OBJECTIVE: Translate this sentence from the Tome wiki text below into Spanish: "Tome is installed as an npm package, and requires a couple of lines of code from you to get running."

SOURCE:
******
This version of the project is considered depricated (and no longer being developed). Development has moved to here:

https://gitlab.com/skewed-aspect/tome

(That version has not had it's first release yet, so it's still valid to use this version, just please understand that it will not be updated/maintained.)


Tome Wiki

Tome is an attempt to create a wiki that is slim, trivial to deploy, looks clean, and is written as a modern web application. It's core features are:

  • Built in search
  • Revision history
  • Ability to diff page revisions
  • 3-way merge resolution
  • Syntax-highlighted editor
  • Markdown syntax
  • Mobile support
  • Persona-backed user system
  • Blog style Comments on pages
  • Logo/Name/CSS customization
  • (New) Anchor Tag support

Current Status

Right now I'm closing in on my first preview release.

The following items are left:

  • 3-way merge resolution

Installing

To get going with tome, you will need to either make a new node project, or at the very least, make a new directory. Tome is installed as an npm package, and requires a couple of lines of code from you to get running. (This is so that we can allow you to easily customize it, without needing to edit any of the core files.)
******
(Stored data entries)
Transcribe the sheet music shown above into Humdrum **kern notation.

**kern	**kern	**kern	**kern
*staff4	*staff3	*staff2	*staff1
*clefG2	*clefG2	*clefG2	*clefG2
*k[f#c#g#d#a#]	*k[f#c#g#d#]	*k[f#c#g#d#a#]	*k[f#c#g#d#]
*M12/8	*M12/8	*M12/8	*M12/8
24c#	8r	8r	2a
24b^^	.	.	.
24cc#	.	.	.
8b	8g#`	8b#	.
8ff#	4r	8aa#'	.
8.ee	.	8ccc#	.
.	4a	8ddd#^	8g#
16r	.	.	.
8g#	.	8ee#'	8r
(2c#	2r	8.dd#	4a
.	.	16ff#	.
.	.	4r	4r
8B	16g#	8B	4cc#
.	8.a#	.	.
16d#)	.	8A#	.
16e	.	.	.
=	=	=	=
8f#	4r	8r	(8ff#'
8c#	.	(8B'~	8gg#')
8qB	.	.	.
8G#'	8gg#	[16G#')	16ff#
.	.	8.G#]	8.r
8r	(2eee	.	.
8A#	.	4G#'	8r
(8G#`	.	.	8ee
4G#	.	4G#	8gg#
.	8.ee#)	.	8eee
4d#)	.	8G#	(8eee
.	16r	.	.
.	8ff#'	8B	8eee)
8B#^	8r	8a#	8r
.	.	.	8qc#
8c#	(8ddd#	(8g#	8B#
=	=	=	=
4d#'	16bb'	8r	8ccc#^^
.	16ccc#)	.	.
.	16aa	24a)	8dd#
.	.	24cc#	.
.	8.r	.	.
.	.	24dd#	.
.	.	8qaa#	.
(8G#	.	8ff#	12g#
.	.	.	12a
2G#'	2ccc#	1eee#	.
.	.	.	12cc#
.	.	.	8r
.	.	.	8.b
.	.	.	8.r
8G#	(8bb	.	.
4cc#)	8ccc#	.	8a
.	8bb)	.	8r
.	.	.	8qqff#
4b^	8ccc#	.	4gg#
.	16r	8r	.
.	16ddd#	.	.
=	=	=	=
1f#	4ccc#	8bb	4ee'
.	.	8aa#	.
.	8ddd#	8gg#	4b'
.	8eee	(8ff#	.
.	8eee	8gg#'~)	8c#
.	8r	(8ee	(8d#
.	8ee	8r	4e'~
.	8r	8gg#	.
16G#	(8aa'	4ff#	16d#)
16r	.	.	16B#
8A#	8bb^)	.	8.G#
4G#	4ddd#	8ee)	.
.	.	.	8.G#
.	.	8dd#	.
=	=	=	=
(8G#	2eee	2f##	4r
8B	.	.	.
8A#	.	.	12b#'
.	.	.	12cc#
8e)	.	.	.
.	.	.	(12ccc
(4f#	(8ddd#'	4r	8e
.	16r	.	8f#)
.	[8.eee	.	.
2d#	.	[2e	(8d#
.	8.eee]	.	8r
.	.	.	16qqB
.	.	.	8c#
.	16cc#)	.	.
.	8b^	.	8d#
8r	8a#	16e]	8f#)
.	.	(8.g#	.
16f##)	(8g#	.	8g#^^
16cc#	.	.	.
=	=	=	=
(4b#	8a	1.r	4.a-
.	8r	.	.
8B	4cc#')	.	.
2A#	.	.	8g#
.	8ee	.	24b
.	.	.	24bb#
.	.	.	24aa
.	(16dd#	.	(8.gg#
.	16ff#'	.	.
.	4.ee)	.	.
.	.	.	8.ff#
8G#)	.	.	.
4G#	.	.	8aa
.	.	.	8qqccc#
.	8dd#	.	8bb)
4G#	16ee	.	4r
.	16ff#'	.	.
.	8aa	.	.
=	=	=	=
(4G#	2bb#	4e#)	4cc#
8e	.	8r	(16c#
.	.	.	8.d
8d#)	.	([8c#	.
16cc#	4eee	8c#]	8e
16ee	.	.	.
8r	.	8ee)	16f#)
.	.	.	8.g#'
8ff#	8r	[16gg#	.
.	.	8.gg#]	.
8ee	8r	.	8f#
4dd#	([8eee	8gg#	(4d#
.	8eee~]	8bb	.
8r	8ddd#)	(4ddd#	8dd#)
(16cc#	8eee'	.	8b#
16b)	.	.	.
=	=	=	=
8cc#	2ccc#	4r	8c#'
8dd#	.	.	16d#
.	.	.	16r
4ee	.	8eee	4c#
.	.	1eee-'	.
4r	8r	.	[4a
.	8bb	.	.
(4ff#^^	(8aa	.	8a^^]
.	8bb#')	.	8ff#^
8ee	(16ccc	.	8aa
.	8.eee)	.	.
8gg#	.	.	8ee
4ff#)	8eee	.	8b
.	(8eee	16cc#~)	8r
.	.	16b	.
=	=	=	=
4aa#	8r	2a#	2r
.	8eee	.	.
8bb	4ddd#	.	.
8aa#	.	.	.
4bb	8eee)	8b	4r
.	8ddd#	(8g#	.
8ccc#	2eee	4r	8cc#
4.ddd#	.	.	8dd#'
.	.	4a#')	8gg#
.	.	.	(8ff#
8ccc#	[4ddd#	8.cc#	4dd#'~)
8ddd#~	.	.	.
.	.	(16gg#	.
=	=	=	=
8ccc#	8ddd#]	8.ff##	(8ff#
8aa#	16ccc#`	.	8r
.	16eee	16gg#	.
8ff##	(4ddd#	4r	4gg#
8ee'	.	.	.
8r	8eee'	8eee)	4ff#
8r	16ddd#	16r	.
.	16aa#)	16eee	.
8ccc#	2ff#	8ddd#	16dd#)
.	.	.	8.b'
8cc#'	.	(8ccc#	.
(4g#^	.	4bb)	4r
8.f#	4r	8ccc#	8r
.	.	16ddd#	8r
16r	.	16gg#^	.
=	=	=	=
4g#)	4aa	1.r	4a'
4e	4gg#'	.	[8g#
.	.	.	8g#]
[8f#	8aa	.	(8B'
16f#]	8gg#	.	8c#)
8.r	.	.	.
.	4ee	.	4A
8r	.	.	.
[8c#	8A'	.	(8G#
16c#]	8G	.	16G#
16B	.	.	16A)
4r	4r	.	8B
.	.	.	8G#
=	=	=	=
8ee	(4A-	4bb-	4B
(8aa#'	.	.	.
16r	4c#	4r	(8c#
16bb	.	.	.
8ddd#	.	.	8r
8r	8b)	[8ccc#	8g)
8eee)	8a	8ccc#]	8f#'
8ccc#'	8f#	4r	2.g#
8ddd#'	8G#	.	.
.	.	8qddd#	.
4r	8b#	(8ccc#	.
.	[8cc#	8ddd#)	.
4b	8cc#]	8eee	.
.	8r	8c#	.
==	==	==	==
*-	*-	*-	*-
******
EXERCISE SOLUTION: Tome se instala como un paquete de npm y requiere que escribas un par de líneas de código para ponerlo en marcha.